04 February 2012

The Exact Change

A weary traveler walked into a roadside restaurant one morning

He sat down at the table by the window, watching the cattle trucks hurtled down the highway.

A waitress came over and asked, "Morning....what would you like to have Sir?"

"Give me a sandwich and a cup of coffee please," he said.

The waitress promptly brought his orders.
He finished his breakfast quickly and said, " How much will it be?"

"You must be in a hurry," quipped the waitress, "That'll be 8 dollars and 47 cents, Sir."

The man rummaged his pocket and placed a handful of money in the tray.
The waitress counted the cash and it was exactly 8 dollars and 47 cents.

She was disappointed that the man did not leave some tips for her.

She turned around and was about to leave the man when he said," Wait...give me a Coke for the road, thanks."
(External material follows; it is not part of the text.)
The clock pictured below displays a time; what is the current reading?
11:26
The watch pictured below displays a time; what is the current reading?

She nodded and came back with a bottle of Coke.
"A dollar and 59 cents." She said tersely this time.

The man again went into his pocket and put the money into the tray.
It was exactly a dollar and 59 cents!
The smile disappeared from the waitress' normally cheery face.
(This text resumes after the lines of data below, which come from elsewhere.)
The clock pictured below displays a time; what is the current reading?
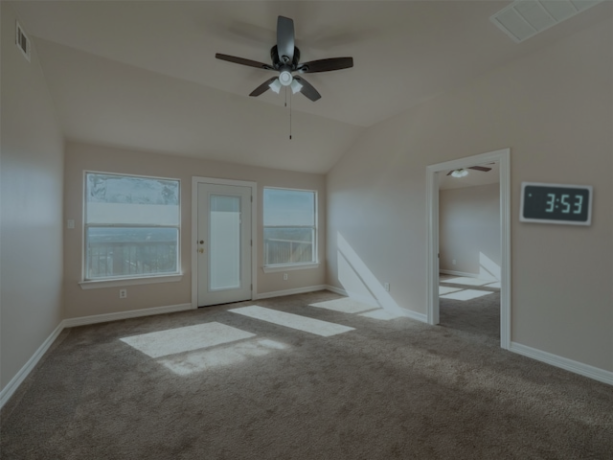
3:53
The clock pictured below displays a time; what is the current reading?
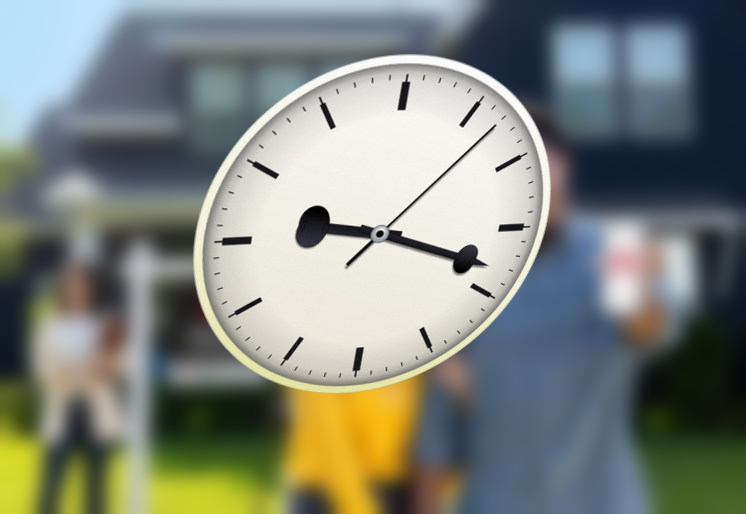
9:18:07
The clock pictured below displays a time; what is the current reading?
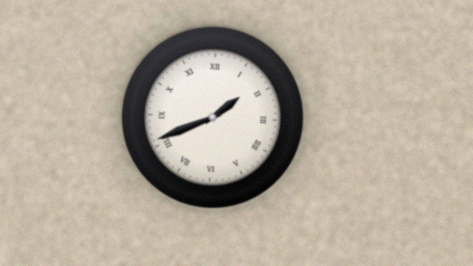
1:41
The man noticed the change and said, " You look unhappy."

"You sure are right." She said and pointed to the sign above the cashier.

The sign read "TIPS TO OUR WAITERS AND WAITRESSES ARE APPRECIATED".

The man understood the reason for her sour-face and asked," How much do people around here tipped you?"

"Dunno, most of the times a couple of bucks. Sometimes more."

"Ok then. Since you are such a nice lady, I want to give you $375 and 86 cents....if that'll please you."

So he again reached into his pockets and put a lump of money on the table and headed for the door.
The waitress took the money and it was exactly $375.86!!
She was delighted and shocked at the same time.

"Sir! Wait up!"

"What is it now?" he asked.

"Thanks a lot. But how did you do it?"

"Did what?"

"How did you come up with the exact change everytime?"

Giving her a look that said he had told the story countless times, the man recounted;
"You see.....me and Bob, my partner, we used to be antique dealers. But our business was not very good."

He continued. " One day we received this lovely old lamp from India.
I remember Bob said to me, "Could be a magic lamp..why don't you give it a rub?"

So I rubbed it and POOF!! out came a genie.
The genie bowed his head and said, "O my masters! Thank you for releasing me from my 1000 year imprisonment. Now I grant both of you a wish each. Ask me whatever you desire."

I looked at Bob. He did not wait long. He already knew what he wanted.

He said, "O Genie! I have worked my butts for 15 years and have not much to show. Please grant me 10 million dollars cash, a Ferrari and you know what the other is......"

POOF!! Amidst smokes and flashes a red Ferrari appeared. There sat a pretty young lady in the passenger seat.
Bob opened the trunk and piles of cash were neatly stacked.

He was ecstatic!
He said thank you to the genie and good bye to me and off he went.
Last time I heard, he squandered all his millions and spending nights on the streets. Poor Bob."

"What about you Sir?" asked the waitress.

"Me? Well....the genie asked me, "Would you like the same master?"
I said, "No!"

And he said, "Do you want more? I can give you ten times as much money, rows of Ferraris and more of you know what......"
I said, "No genie, I don't want all of that."

He said, "Then what do you want?"
I said, "I just want to have enough when I need it."
The genie said, "Ooooo.....that's cool. Granted!"

POOF! and the genie was gone.

So you see, I don't have much to show today but I just have enough of what I need when I need it," the man concluded his story.

THE END.


Tak ada kena mengena dengan hidup dan yang mati.

So, pengajarannya.
KAYA tu apa maknanya?
Banyak duit ka, atau cukup dengan apa yang ada?

Selain dari tu, kaya tu pun bukan dari segi duit saja....
tengoklah sekeliling kita.

Kalau kita tak banyak hutang (or better debt-free), walaupun gaji hanya 2-3 ribu dah kira kaya dari orang yang gaji 20-30 ribu tapi hutang keliling pinggang.
Kadang2 kesian juga tengok CEO2 yg gaji ratus-ratus ribu, tapi turun-naik mahkamah kena saman 200-300 juta. Pening kepala.

Tengok pula dalam rumah kita. Walaupun tak ada LED screen 52", tapi ada anak2 yang hormat orang tua, jaga solat dan rajin belajar. Kaya lah orang yang ada anak macam tu.